Dharamshala: Penpa Tsering, the President of the Tibetan government-in-exile known officially as the Central Tibetan Administration (CTA), highlighted the worsening situation of the Tibetan people under the repressive policies of the Chinese Communist Party to Japanese parliamentarians in Tokyo.

Addressing the largest Parliamentary Support Group for Tibet in the world, he said, "Tibetan children are forced to learn the Chinese language instead of Tibetan and its propaganda with the aim to change their mind so that there won't be any Tibetan in another 15 to 20 years."

Choekyi Lhamo, writing in Phayul said that Tsering told lawmakers at the parliament building in Tokyo that the biggest threat facing Tibet is the colonial boarding system run by the government, which has forcibly separated 80 per cent of children from their parents to alienate them from cultural roots.

The CTA President said that the Chinese state continues to implement policies to wipe the cultural and linguistic identities of the Tibetan people.

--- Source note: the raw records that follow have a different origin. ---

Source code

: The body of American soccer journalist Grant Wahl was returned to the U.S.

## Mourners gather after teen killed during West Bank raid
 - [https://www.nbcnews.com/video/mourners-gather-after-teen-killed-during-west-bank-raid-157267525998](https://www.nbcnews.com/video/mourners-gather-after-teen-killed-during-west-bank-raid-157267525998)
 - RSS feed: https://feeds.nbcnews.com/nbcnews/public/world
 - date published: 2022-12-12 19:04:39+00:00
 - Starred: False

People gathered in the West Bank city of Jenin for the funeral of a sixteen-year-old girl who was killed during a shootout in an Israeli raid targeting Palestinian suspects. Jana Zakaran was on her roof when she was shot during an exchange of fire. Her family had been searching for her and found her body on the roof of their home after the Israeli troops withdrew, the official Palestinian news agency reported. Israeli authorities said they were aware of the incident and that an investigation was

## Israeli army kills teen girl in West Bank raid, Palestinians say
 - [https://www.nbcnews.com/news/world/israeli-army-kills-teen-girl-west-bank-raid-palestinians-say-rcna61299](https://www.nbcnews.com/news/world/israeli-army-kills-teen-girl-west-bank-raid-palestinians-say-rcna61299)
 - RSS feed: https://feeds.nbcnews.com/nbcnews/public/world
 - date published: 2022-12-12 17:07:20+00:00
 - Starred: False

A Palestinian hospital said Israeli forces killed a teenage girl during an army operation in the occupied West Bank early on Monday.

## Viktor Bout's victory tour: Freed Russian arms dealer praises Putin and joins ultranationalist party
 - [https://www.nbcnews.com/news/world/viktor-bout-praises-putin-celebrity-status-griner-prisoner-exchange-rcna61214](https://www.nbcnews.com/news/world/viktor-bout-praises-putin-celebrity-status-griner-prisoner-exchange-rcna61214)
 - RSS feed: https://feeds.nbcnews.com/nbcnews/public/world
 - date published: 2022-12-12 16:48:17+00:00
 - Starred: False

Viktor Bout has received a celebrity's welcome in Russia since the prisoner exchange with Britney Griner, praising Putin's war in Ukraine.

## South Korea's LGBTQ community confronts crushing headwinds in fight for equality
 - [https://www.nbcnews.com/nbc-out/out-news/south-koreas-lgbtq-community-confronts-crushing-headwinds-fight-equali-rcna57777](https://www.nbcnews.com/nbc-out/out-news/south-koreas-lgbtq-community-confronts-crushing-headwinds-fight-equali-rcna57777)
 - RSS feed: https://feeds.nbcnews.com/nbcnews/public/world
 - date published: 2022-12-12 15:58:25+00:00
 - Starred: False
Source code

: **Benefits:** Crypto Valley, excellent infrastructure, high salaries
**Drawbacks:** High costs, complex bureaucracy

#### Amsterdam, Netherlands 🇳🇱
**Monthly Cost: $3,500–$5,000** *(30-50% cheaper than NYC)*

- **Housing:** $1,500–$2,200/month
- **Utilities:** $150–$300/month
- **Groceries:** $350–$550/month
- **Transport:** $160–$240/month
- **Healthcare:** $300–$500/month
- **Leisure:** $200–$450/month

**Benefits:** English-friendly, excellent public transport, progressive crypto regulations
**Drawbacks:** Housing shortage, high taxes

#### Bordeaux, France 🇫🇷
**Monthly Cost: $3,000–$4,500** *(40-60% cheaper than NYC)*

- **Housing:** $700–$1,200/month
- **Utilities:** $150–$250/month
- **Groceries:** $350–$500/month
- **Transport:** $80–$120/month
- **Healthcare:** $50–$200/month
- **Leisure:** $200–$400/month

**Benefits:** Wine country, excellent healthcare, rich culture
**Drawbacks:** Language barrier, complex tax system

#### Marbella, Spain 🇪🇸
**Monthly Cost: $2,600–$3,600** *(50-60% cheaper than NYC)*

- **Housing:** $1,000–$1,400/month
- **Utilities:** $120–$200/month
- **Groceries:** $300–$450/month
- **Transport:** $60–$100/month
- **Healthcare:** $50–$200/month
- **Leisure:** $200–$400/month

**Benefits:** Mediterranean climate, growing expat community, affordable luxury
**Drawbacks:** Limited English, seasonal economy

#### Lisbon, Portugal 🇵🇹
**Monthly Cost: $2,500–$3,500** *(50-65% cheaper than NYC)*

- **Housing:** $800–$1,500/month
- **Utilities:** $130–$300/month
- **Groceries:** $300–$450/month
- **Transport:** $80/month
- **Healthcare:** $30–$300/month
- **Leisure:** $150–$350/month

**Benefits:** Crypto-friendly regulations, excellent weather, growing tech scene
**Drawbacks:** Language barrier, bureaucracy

He urged the Japanese parliamentarians to use their influence on UNHCR and come out with a comprehensive report on Tibet akin to the recently released human rights assessment on East Turkestan, reported Phayul.

The Sikyong (President) said that defending the historical truth about Tibet is crucial for the movement, as detailed extensively in Michael Van Walt van Praag's book Tibet Brief 20/20.

Another notable remark was made about the egregious climate change in Tibet that is rapidly quickened by Chinese industrial policies, said Choekyi Lhamo.

He argued that environmental concerns in Tibet do not only affect Tibetan residents but the whole Asian subcontinent which is dependent on significant rivers originating from Tibet.

Tsering further appealed to the Japanese government to discuss the detrimental effect of changing climate in Tibet by highlighting the concerns on international platforms like the upcoming COP27 in Egypt, reported Phayul.

Meanwhile, he also extended an invitation to the parliamentarians to visit the exiled Tibetan capital and to meet the spiritual head, Dalai Lama.

The President noted that the Dalai Lama devolved his political authority and introduced democracy after coming into exile.

"Today we have a fully functional democratic system in the Tibetan community", he said while praising Japan's growing engagement with democratic countries like the US and India through collaborations including Quad (Australia, Japan, India and US) and AUKUS (Australia, UK, and US) for promoting values like "democracy, freedom and rule of law".